Stored data entries —

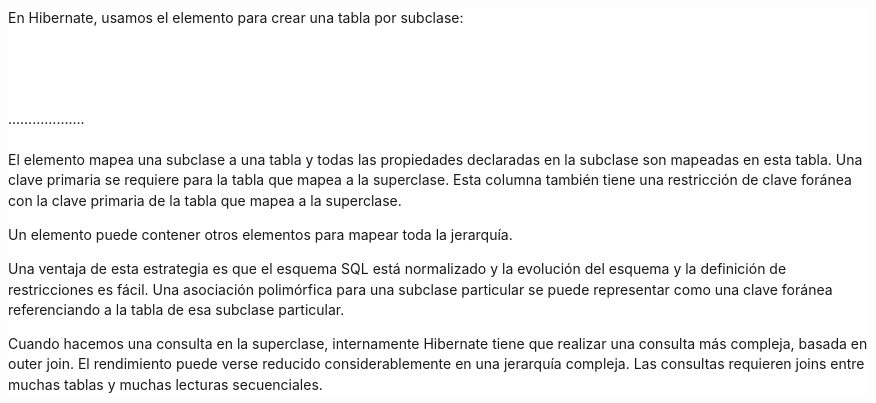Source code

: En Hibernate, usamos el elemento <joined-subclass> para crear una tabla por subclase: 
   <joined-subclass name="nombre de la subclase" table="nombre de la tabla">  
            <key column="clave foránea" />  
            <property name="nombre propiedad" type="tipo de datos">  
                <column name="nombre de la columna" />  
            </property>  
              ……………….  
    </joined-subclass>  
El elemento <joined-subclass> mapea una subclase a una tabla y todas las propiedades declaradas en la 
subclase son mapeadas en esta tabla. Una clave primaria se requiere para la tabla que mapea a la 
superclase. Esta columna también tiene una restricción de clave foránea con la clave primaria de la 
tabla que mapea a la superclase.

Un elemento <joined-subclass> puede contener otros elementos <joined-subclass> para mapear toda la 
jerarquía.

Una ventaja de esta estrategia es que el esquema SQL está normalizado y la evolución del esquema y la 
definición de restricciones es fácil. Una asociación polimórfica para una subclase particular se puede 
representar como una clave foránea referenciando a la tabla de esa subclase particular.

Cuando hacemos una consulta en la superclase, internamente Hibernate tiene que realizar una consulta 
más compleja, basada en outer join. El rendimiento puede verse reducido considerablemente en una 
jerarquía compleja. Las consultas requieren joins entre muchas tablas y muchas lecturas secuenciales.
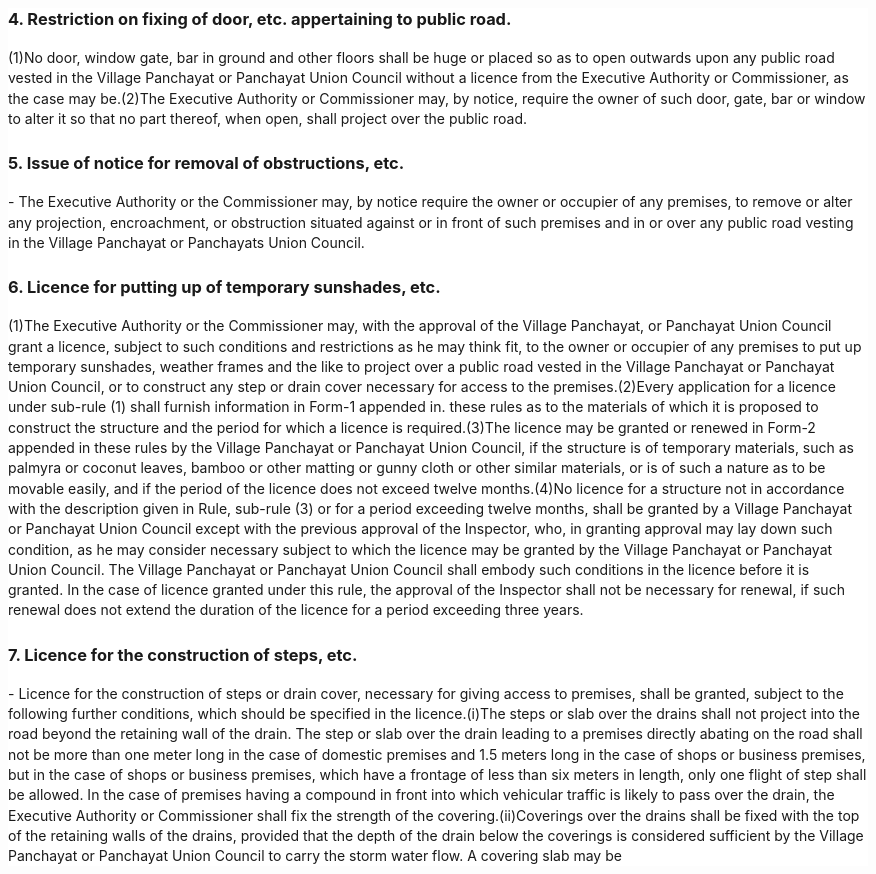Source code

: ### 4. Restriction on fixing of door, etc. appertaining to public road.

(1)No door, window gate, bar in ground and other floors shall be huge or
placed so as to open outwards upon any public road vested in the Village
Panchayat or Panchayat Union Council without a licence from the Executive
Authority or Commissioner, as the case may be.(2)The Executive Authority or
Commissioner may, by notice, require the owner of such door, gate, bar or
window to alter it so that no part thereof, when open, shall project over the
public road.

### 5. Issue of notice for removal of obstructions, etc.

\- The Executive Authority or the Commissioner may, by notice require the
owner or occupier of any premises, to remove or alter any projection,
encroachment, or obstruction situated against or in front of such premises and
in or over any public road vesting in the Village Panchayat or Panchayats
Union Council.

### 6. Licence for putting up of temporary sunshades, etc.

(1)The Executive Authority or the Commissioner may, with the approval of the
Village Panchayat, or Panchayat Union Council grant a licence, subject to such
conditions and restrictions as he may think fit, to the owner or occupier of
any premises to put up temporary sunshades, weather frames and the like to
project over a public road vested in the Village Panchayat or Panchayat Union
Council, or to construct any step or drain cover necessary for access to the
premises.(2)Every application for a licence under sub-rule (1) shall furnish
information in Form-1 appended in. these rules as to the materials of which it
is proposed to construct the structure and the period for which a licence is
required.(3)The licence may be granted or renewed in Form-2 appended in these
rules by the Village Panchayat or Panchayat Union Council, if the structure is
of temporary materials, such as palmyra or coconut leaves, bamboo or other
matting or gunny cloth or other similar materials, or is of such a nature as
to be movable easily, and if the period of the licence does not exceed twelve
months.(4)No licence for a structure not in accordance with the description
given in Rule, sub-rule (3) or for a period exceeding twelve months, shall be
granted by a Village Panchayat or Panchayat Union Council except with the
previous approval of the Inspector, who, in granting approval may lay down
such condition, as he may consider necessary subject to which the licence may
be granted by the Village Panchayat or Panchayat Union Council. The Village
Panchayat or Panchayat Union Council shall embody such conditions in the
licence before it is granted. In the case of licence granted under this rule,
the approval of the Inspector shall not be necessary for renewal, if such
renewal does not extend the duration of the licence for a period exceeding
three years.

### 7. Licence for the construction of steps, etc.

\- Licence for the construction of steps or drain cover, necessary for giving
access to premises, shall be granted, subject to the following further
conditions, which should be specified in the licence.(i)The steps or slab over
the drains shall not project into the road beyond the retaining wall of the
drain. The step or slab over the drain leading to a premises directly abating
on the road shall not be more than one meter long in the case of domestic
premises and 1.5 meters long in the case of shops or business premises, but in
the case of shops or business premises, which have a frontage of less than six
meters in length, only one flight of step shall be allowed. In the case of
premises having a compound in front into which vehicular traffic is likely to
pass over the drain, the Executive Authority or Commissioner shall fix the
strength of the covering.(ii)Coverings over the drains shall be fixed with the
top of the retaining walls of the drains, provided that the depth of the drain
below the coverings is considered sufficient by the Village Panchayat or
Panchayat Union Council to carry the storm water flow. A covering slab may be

Assignment — In the data above, copy every line where the string "columna" appears.

Solution —
                <column name="nombre de la columna" />  
superclase. Esta columna también tiene una restricción de clave foránea con la clave primaria de la 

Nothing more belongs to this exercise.